Study material
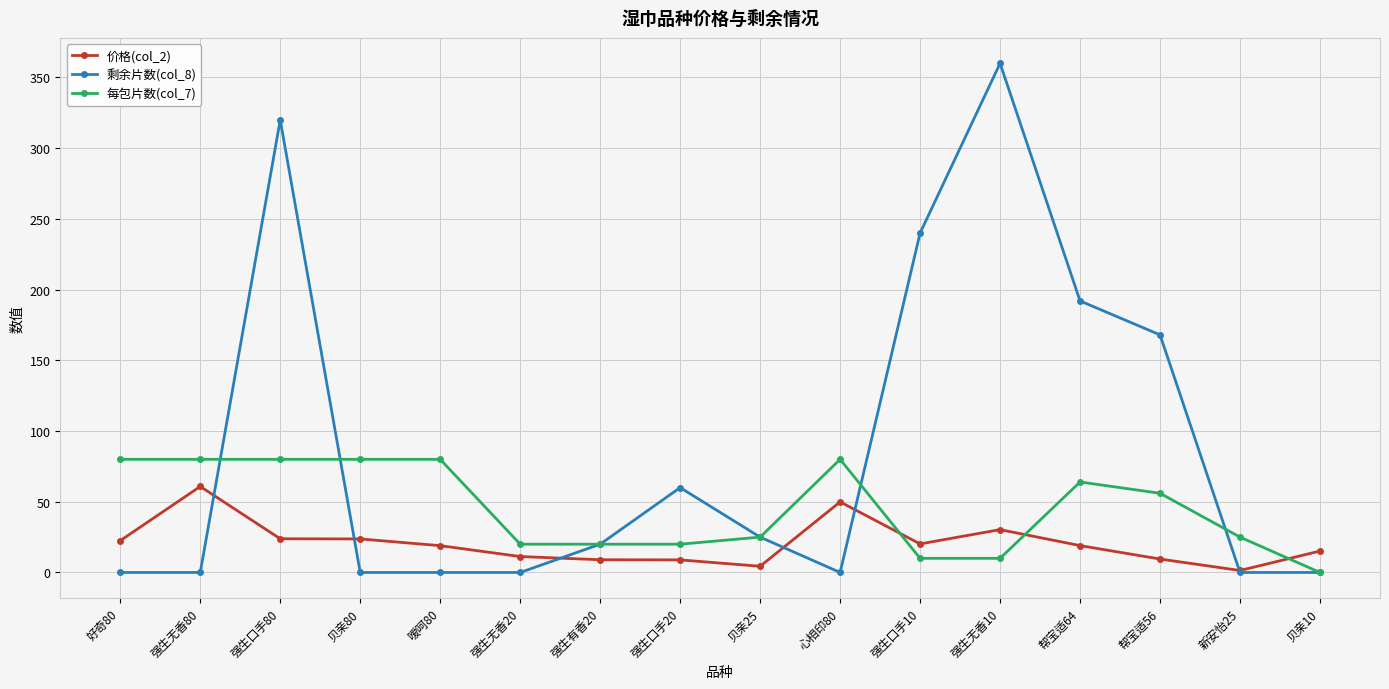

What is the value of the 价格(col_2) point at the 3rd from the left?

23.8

--

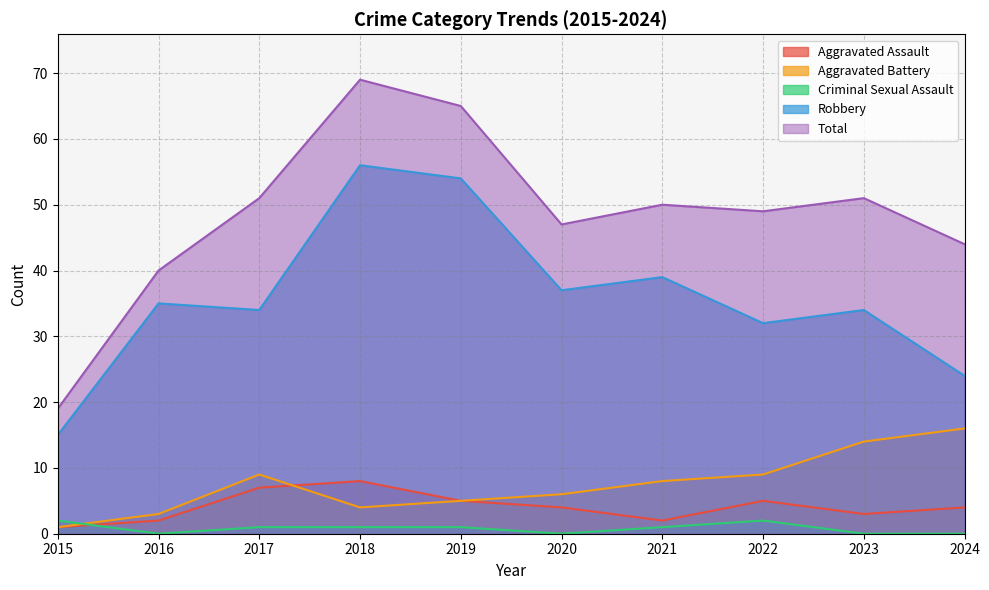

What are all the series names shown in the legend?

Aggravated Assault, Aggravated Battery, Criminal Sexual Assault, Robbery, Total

---

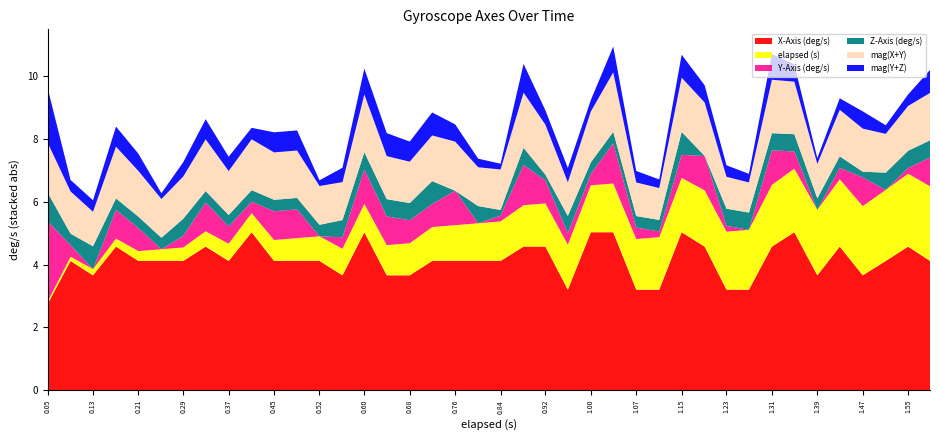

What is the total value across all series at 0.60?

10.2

Work instruction
Count the lines of the entries above that contain the string "What", treating uppercase and lowercase letters as different. State only the number.

Solution
3